L’Argentin Eduardo Sepulveda a été mis hors-course ce samedi, sur la 14e étape du Tour de France, pour une infraction rare dans le cyclisme : le jeune leader de Bretagne-Séché Environnement est monté à bord du véhicule d’une équipe pendant plusieurs dizaines de mètres.
Les faits se sont produits dans l’avant-dernière ascension de la journée, entre Rodez et Mende, la Côte de Chabrits, à 10km de l’arrivée, lorsque Sepulveda a cassé sa chaîne. Son directeur sportif, qui ne l’a pas immédiatement repéré sur le bord de la route, s’est arrêté quelques dizaines de mètres plus haut avec un vélo de rechange. Au lieu de couvrir cette distance à pied, le coureur a eu l’idée d’embarquer à bord du véhicule d’une équipe adverse, AG2R La Mondiale.
La formation savoyarde, croyant à une crevaison du coureur, s'était arrêtée pour lui donner une roue. «A ce moment-là, il a ouvert la porte et je l'ai retrouvé sur mes genoux. Puis il a crié : 'Allez, on y va !'», raconte Franck Boudot, le mécanicien d'AG2R.
Le véhicule a alors redémarré sur quelques dizaines de mètres. Cent, selon Vincent Lavenu, le manageur de l’équipe qui se trouvait au volant. Trois cents mètres, contestent les commissaires de l’Union cycliste internationale (UCI). Ceux-ci ont signifié à Sepulveda son élimination immédiate, alors que le coureur était descendu de la voiture et s’apprêtait à reprendre l’étape sur son vélo de rechange, attendu par deux coéquipiers.
Pas d’intention de tricher ?
«C'est une négligence de sa part, il n'a pas voulu tricher», défend le manageur de Bretagne-Séché, Emmanuel Hubert, qui ajoute, «ce n'est pas dramatique, mais c'est grave pour l'équipe, car nous perdons notre leader.»

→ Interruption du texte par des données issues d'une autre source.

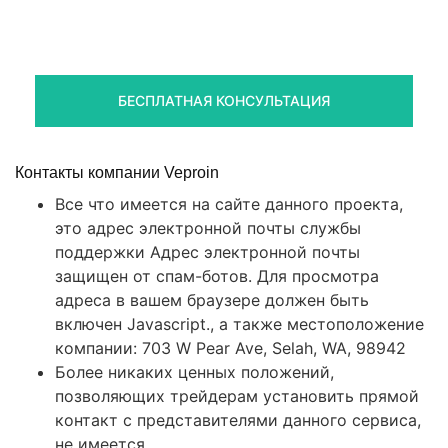
стредств
Получите оценку ситуации и план действий
БЕСПЛАТНАЯ КОНСУЛЬТАЦИЯ
Контакты компании Veproin
Все что имеется на сайте данного проекта,
это адрес электронной почты службы
поддержки Адрес электронной почты
защищен от спам-ботов. Для просмотра
адреса в вашем браузере должен быть
включен Javascript., а также местоположение
компании: 703 W Pear Ave, Selah, WA, 98942
Более никаких ценных положений,
позволяющих трейдерам установить прямой
контакт с представителями данного сервиса,
не имеется.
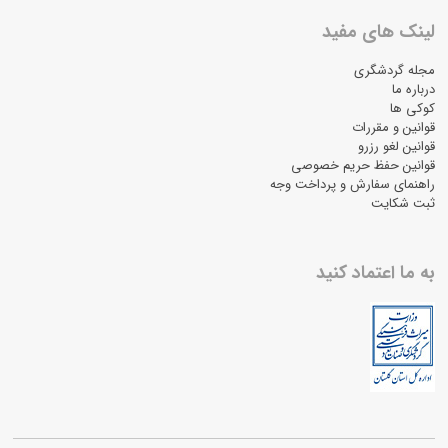
لینک های مفید
مجله گردشگری
درباره ما
کوکی ها
قوانین و مقررات
قوانین لغو رزرو
قوانین حفظ حریم خصوصی
راهنمای سفارش و پرداخت وجه
ثبت شکایت
به ما اعتماد کنید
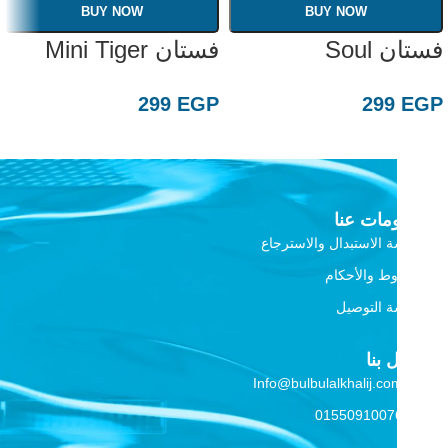
BUY NOW
BUY NOW
فستان Soul
فستان Mini Tiger
299
EGP
299
EGP
معلومات عنا
سياسة الاستبدال والاسترجاع
الشروط والأحكام
سياسة التوصيل
اتصل بنا
Info@bulbulalkhalij.com
01550910076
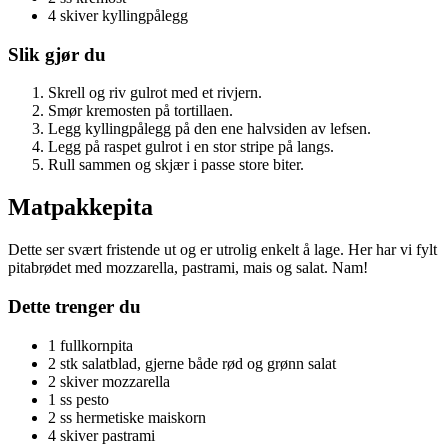
4 skiver kyllingpålegg
Slik gjør du
Skrell og riv gulrot med et rivjern.
Smør kremosten på tortillaen.
Legg kyllingpålegg på den ene halvsiden av lefsen.
Legg på raspet gulrot i en stor stripe på langs.
Rull sammen og skjær i passe store biter.
Matpakkepita
Dette ser svært fristende ut og er utrolig enkelt å lage. Her har vi fylt
pitabrødet med mozzarella, pastrami, mais og salat. Nam!
Dette trenger du
1 fullkornpita
2 stk salatblad, gjerne både rød og grønn salat
2 skiver mozzarella
1 ss pesto
2 ss hermetiske maiskorn
4 skiver pastrami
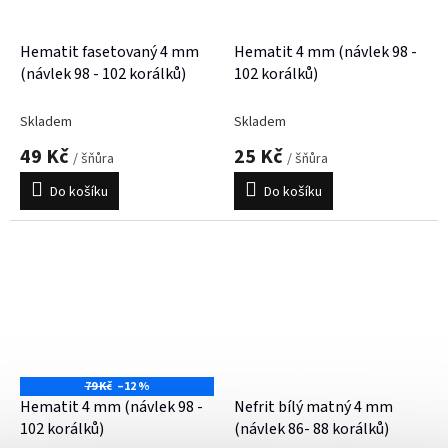
Hematit fasetovaný 4 mm
Hematit 4 mm (návlek 98 -
(návlek 98 - 102 korálků)
102 korálků)
Skladem
Skladem
49 Kč
25 Kč
/ šňůra
/ šňůra
Do košíku
Do košíku
79 Kč
–12 %
Hematit 4 mm (návlek 98 -
Nefrit bílý matný 4 mm
102 korálků)
(návlek 86- 88 korálků)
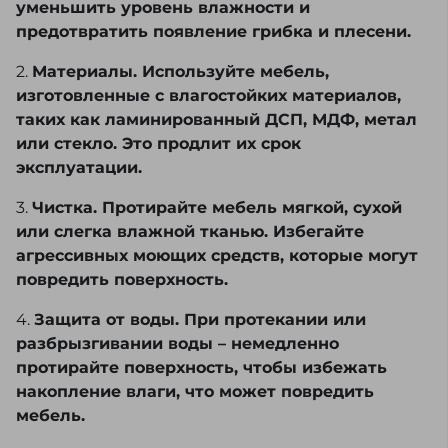
уменьшить уровень влажности и
предотвратить появление грибка и плесени.
2.
Материалы. Используйте мебель,
изготовленные с влагостойких материалов,
таких как ламинированный ДСП, МДФ, метал
или стекло. Это продлит их срок
эксплуатации.
3.
Чистка. Протирайте мебель мягкой, сухой
или слегка влажной тканью. Избегайте
агрессивных моющих средств, которые могут
повредить поверхность.
4.
Защита от воды. При протекании или
разбрызгивании воды – немедленно
протирайте поверхность, чтобы избежать
накопление влаги, что может повредить
мебель.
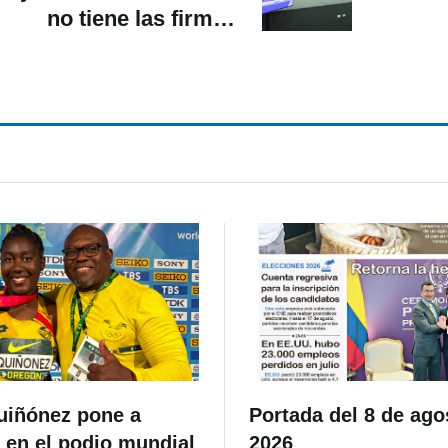
no tiene las firmas
ficientes, según el CNE
uiñónez pone a
Portada del 8 de ago
 en el podio mundial
2026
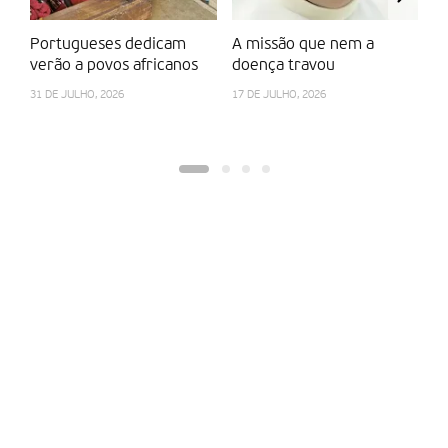
Portugueses dedicam
A missão que nem a
Co
verão a povos africanos
doença travou
d
d
31 DE JULHO, 2026
17 DE JULHO, 2026
7 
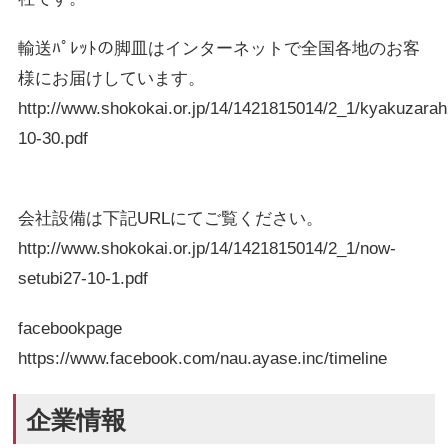
輸送ﾊﾟﾚｯﾄの脚皿はインターネットで全国各地のお客
様にお届けしています。
http://www.shokokai.or.jp/14/1421815014/2_1/kyakuzarah
10-30.pdf
会社設備は下記URLにてご覧ください。
http://www.shokokai.or.jp/14/1421815014/2_1/now-
setubi27-10-1.pdf
facebookpage
https://www.facebook.com/nau.ayase.inc/timeline
企業情報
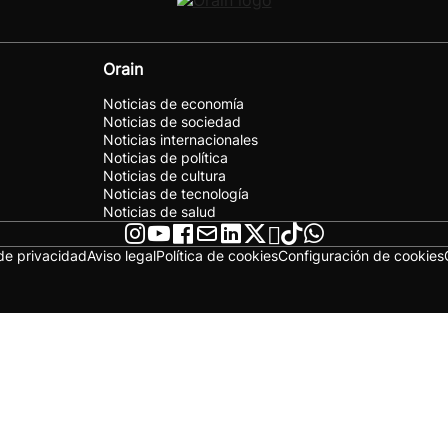
Orain
Noticias de economía
Noticias de sociedad
Noticias internacionales
Noticias de política
Noticias de cultura
Noticias de tecnología
Noticias de salud
 de privacidad
Aviso legal
Política de cookies
Configuración de cookies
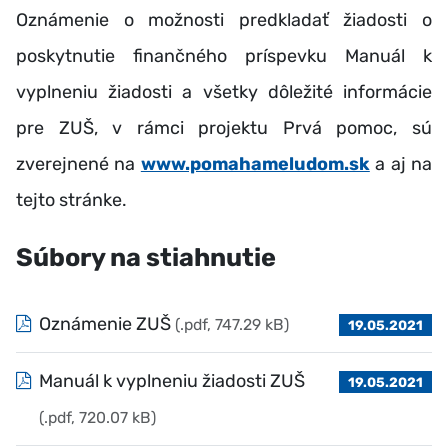
Oznámenie o možnosti predkladať žiadosti o
poskytnutie finančného príspevku Manuál k
vyplneniu žiadosti a všetky dôležité informácie
pre ZUŠ, v rámci projektu Prvá pomoc, sú
zverejnené na
www.pomahameludom.sk
a aj na
tejto stránke.
Súbory na stiahnutie
Oznámenie ZUŠ
(.pdf, 747.29 kB)
19.05.2021
Manuál k vyplneniu žiadosti ZUŠ
19.05.2021
(.pdf, 720.07 kB)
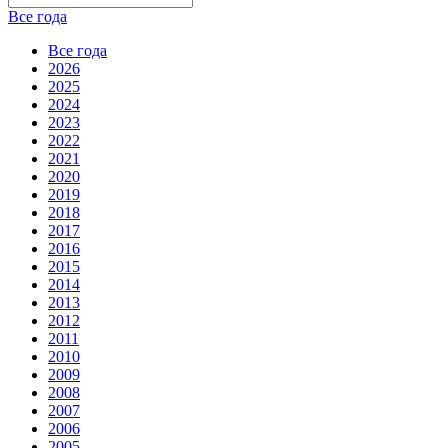
Все года
Все года
2026
2025
2024
2023
2022
2021
2020
2019
2018
2017
2016
2015
2014
2013
2012
2011
2010
2009
2008
2007
2006
2005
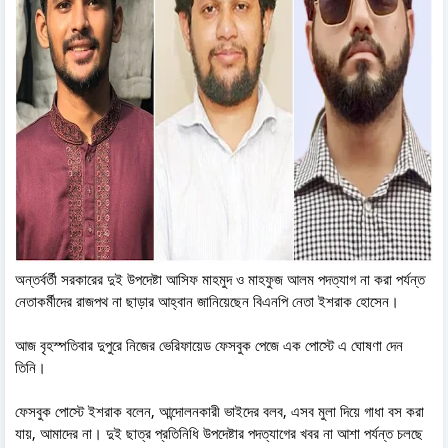
অন্তর্বর্তী সরকারের দুই উপদেষ্টা আসিফ মাহমুদ ও মাহফুজ আলম পদত্যাগ না করা পর্যন্ত
নেতাকর্মীদের রাজপথ না ছাড়ার আহ্বান জানিয়েছেন বিএনপি নেতা ইশরাক হোসেন।
আজ বৃহস্পতিবার দুপুরে নিজের ভেরিফায়েড ফেসবুক পেজে এক পোস্টে এ ঘোষণা দেন
তিনি।
ফেসবুক পোস্টে ইশরাক বলেন, আন্দোলনকারী ভাইদের বলব, এসব মুলা দিয়ে গাধা বস করা
যায়, আমাদের না। দুই ছাত্র প্রতিনিধি উপদেষ্টার পদত্যাগের খবর না আশা পর্যন্ত চলছে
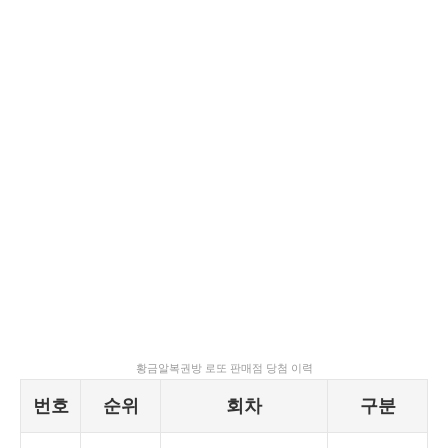
황금알복권방 로또 판매점 당첨 이력
번호
순위
회차
구분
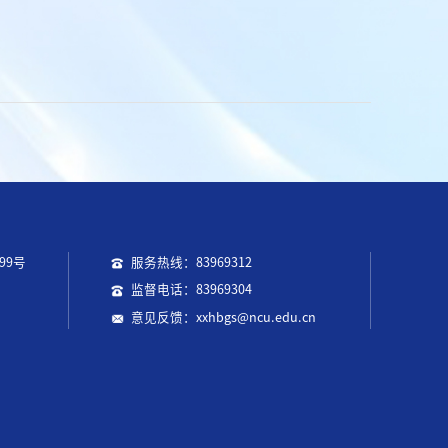
99号
服务热线：83969312
监督电话：83969304
意见反馈：xxhbgs@ncu.edu.cn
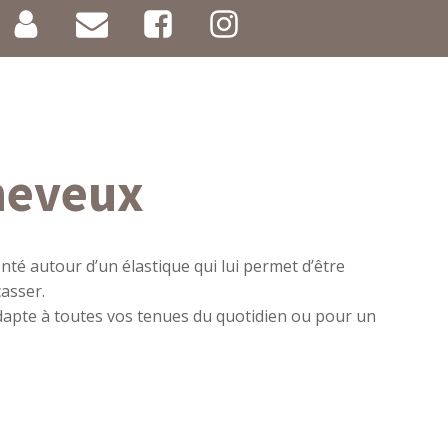
heveux
é autour d’un élastique qui lui permet d’être
asser.
’adapte à toutes vos tenues du quotidien ou pour un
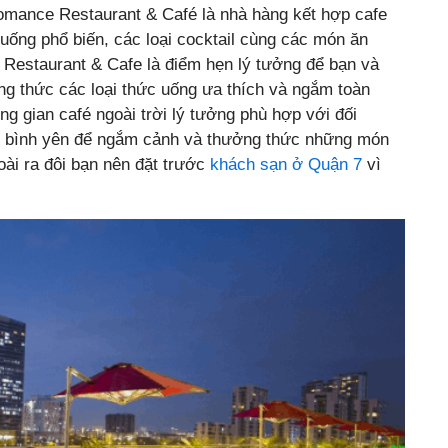
Romance Restaurant & Café là nhà hàng kết hợp cafe
uống phổ biến, các loại cocktail cùng các món ăn
estaurant & Cafe là điểm hẹn lý tưởng để bạn và
ng thức các loại thức uống ưa thích và ngắm toàn
g gian café ngoài trời lý tưởng phù hợp với đối
c bình yên để ngắm cảnh và thưởng thức những món
ài ra đôi bạn nên đặt trước
khách sạn ở Quận 7
vì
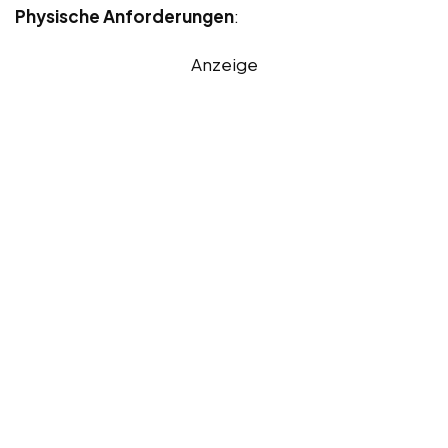
Physische Anforderungen
:
Anzeige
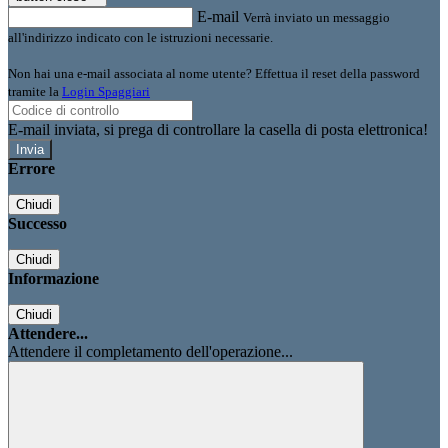
E-mail
Verrà inviato un messaggio
all'indirizzo indicato con le istruzioni necessarie.
Non hai una e-mail associata al nome utente? Effettua il reset della password
tramite la
Login Spaggiari
E-mail inviata, si prega di controllare la casella di posta elettronica!
Errore
Chiudi
Successo
Chiudi
Informazione
Chiudi
Attendere...
Attendere il completamento dell'operazione...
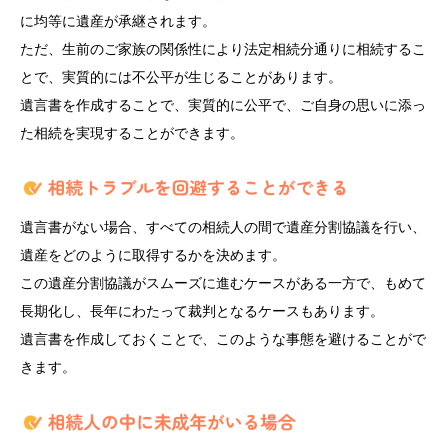
に均等に遺産が承継されます。
ただ、生前のご家族の関係性により法定相続分通りに相続するこ
とで、実質的には不公平が生じることがあります。
遺言書を作成することで、実質的に公平で、ご自身の思いに添っ
た相続を実現することができます。
遺言書がない場合、すべての相続人の間で遺産分割協議を行い、
遺産をどのように取得するかを決めます。
この遺産分割協議がスムーズに進むケースがある一方で、もめて
長期化し、長年にわたって裁判となるケースもあります。
遺言書を作成しておくことで、このような事態を避けることがで
きます。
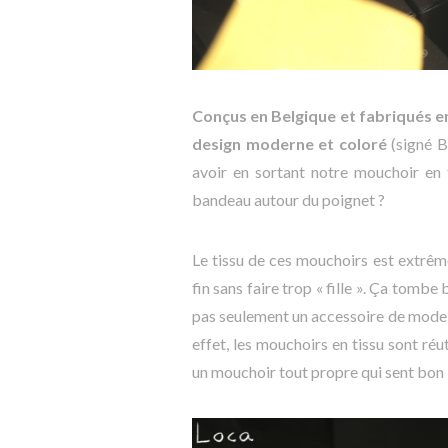
Conçus en Belgique et fabriqués en
design moderne et coloré
(signé B
avoir en sortant notre mouchoir en t
bandeau autour du poignet ?
Le tissu de ces mouchoirs est extr
fin sans faire trop « fille ». Ça tomb
pas seulement un accessoire de mode,
effet, les mouchoirs en tissu sont réut
un mouchoir tout propre qui sent bon l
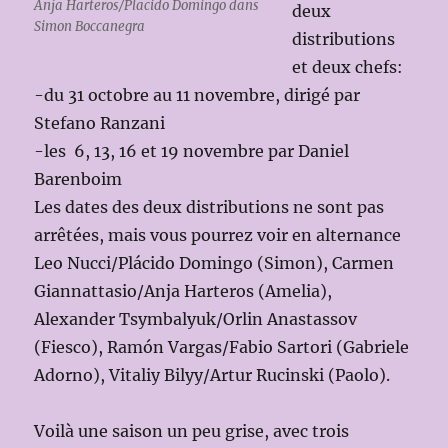
Anja Harteros/Placido Domingo dans
deux
Simon Boccanegra
distributions
et deux chefs:
-du 31 octobre au 11 novembre, dirigé par
Stefano Ranzani
-les 6, 13, 16 et 19 novembre par Daniel
Barenboim
Les dates des deux distributions ne sont pas
arrêtées, mais vous pourrez voir en alternance
Leo Nucci/Plácido Domingo (Simon), Carmen
Giannattasio/Anja Harteros (Amelia),
Alexander Tsymbalyuk/Orlin Anastassov
(Fiesco), Ramón Vargas/Fabio Sartori (Gabriele
Adorno), Vitaliy Bilyy/Artur Rucinski (Paolo).
Voilà une saison un peu grise, avec trois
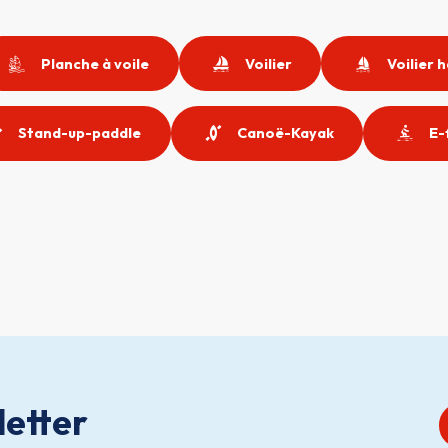
Planche à voile
Voilier
Voilier 
Stand-up-paddle
Canoë-Kayak
E-
etter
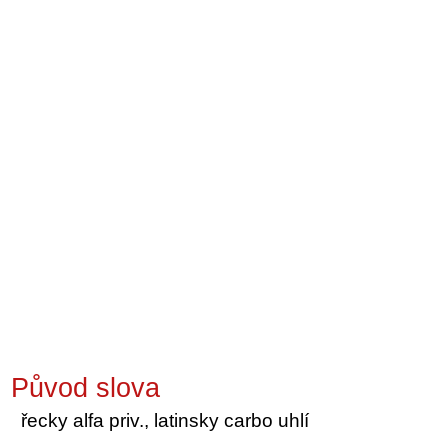
Původ slova
řecky alfa priv., latinsky carbo uhlí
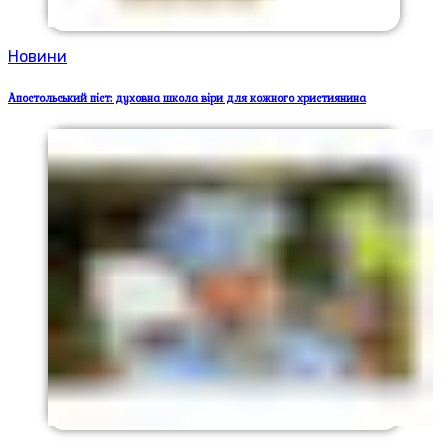
Новини
Апостольський піст: духовна школа віри для кожного християнина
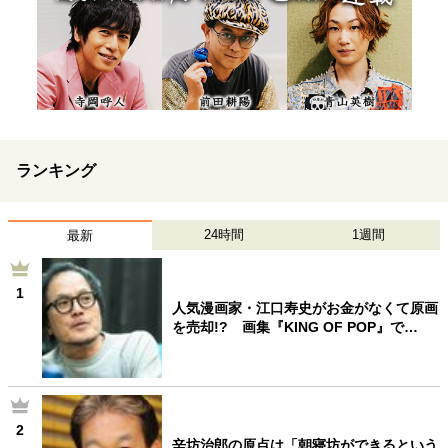
ランキング
24時間
1週間
最新
1
人気漫画家・江口寿史がお金がなくて原画
を売却!? 画集『KING OF POP』で…
2
辛坊治郎の原点は「朝寝坊ができるという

Vincent Levenu, sanctionné quant à lui de 100 francs suisses pour «image portant atteinte au cyclisme» explique que le coureur ainsi que lui-même ont agi «par réflexe». «Le coureur a eu un instant de panique, dit-il à Libération. Il a travaillé pendant un an pour faire un beau résultat dans le Tour de France, et tout à coup il voit la course s'écrouler sur un incident mécanique. Mais il n'avait pas d'intention de tricher».
Sepulveda perd donc sa 19e place au classement général, alors qu'il disputait son premier Tour de France, à 24 ans. Il reçoit par ailleurs une amende de 200 francs suisses, un montant plutôt clément, égal à d'autres sanctions constatées ce samedi, par exemple au «ravitaillement non autorisé» de Cyril Gautier (Team Europcar), dans les 20 derniers kilomètres.
Et les bidons collés ?
«Nous ne pouvons pas laisser passer ce genre d’incident, explique Guy Dobbelaere, président du jury UCI. Aujourd’hui un coureur emprunte une voiture sur 300 mètres, demain pourquoi pas sur plusieurs kilomètres ?»
«En 43 ans d'arbitrage, je n'ai jamais vu ça !», dit son collègue, Miroslav Janout. «Nous ne sanctionnons pas de gaieté de cœur, mais cette infraction, aussi incroyable qu'elle puisse paraître, est très sérieuse», ajoute Hervé Brocque, autre commissaire.
Quoique spectaculaire et intervenant dans un mauvais contexte (la suspicion que certains coureurs utilisent des vélos à moteur), la faute de Sepulveda s'apparente moins à une fraude planifiée qu'à des manœuvres constatées plusieurs fois par jour sur le Tour de France. Par exemple les «bidons collés» ou «faux dépannages», respectivement le fait de s'accrocher à un bidon tendu par le directeur sportif ou à la portière d'une voiture tandis que le mécanicien d'équipe simule une réparation sur le vélo. Une autre opération de triche consiste à s'abriter derrière un véhicule pour revenir après un problème mécanique, feint ou avéré. Peter Sagan (Tinkoff-Saxo) avait bénéficié d'une telle assistance sur la 2e étape entre Utrecht et Zélande, pourtant sans recevoir de sanction.